A screenshot of the Eclipse error message when the Rename Local Variable
  refactoring is about to introduce a name conflict.

The Eclipse documentation does not recommend to continue an automated refactoring that has reported an ERROR. In other words, designers of the Eclipse refactoring tool expected the programmers to cancel the refactoring, change the code to satisfy the preconditions of the refactoring tool, and reinvoke the tool. However, when we analyzed the data that CodingSpectator had captured from our participants, we realized that our participants had continued 66% of the automated refactorings that had reported some ERROR. This result casts doubt on the priority of behavior-preservation in the design of refactoring tools. So, we asked our participants to explain why they usually continued automated refactorings when the tool didn't give any behavior-preservation guarantees. Our interviewees told us that they found it easier to continue the refactoring and fix the potential problems manually than to cancel the refactoring and reconfigure and reinvoke the tool. They told us that they usually relied on visual inspection, the compiler, and to a lesser extent on automated tests to verify the correctness of such refactorings. Most of the automated refactorings that our participants performed affected a narrow piece of the code, and our interviewees said that their quick checks were usually enough to validate and correct such small changes. Some of our interviewees even told us that they sometimes relied on the compiler to perform a refactoring step-by-step. For example, to rename a variable, they changed one occurrence of the variable and examined the resulting compilation problems one by one to update all other references. It might be slower and more error-prone to perform a refactoring manually. However, our interviewees told us that they sometimes performed a refactoring manually with the assistance of the incremental compiler to fully control and review it.

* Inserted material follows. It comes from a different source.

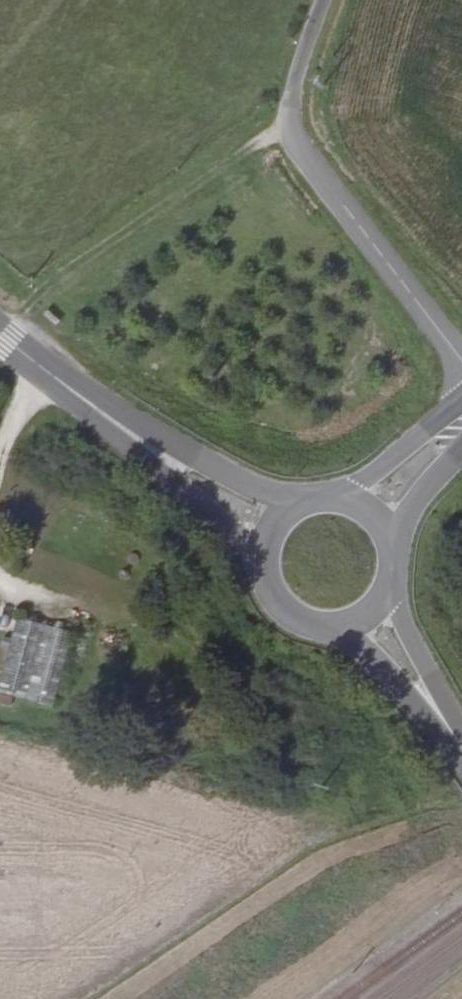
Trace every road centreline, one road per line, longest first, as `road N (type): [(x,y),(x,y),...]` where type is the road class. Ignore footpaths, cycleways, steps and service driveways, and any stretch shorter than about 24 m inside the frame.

In summary, there has been always an emphasis on the behavior-preservation property of refactorings and refactoring tools. Intuitively, one would expect programmers to adopt behavior-preserving transformations more easily because they are less likely to break the program. Nevertheless, we found that programmers usually continue to use automated refactorings even when they are not strictly behavior-preserving. Our interviewees told us that sometimes a sequence of non-behavior-preserving changes led to less configuration and more predictability and control of a refactoring operation. Our results suggest that more flexible tools that are not too strict about behavior preservation might lead to better refactoring experience. Hopefully, refactoring tools that are easier to predict and give more control to the programmer will encourage programmers to use automated tools more frequently, especially for complex changes. Moreover, since programmers seem to tolerate non-behavior-preservation to some extent, they might be even willing to use tools that automate non-behavior-preserving transformations. In other words, behavior-preservation is not the only factor that determines programmers' use of program transformation tools. Our study identified many other factors, e.g., awareness, naming, invocation method, predictability, and configuration. By carefully considering all these factors in the design of our tools, we might be even able to go beyond behavior-preserving transformations and build usable tools that automate more complex and non-behavior-preserving transformations.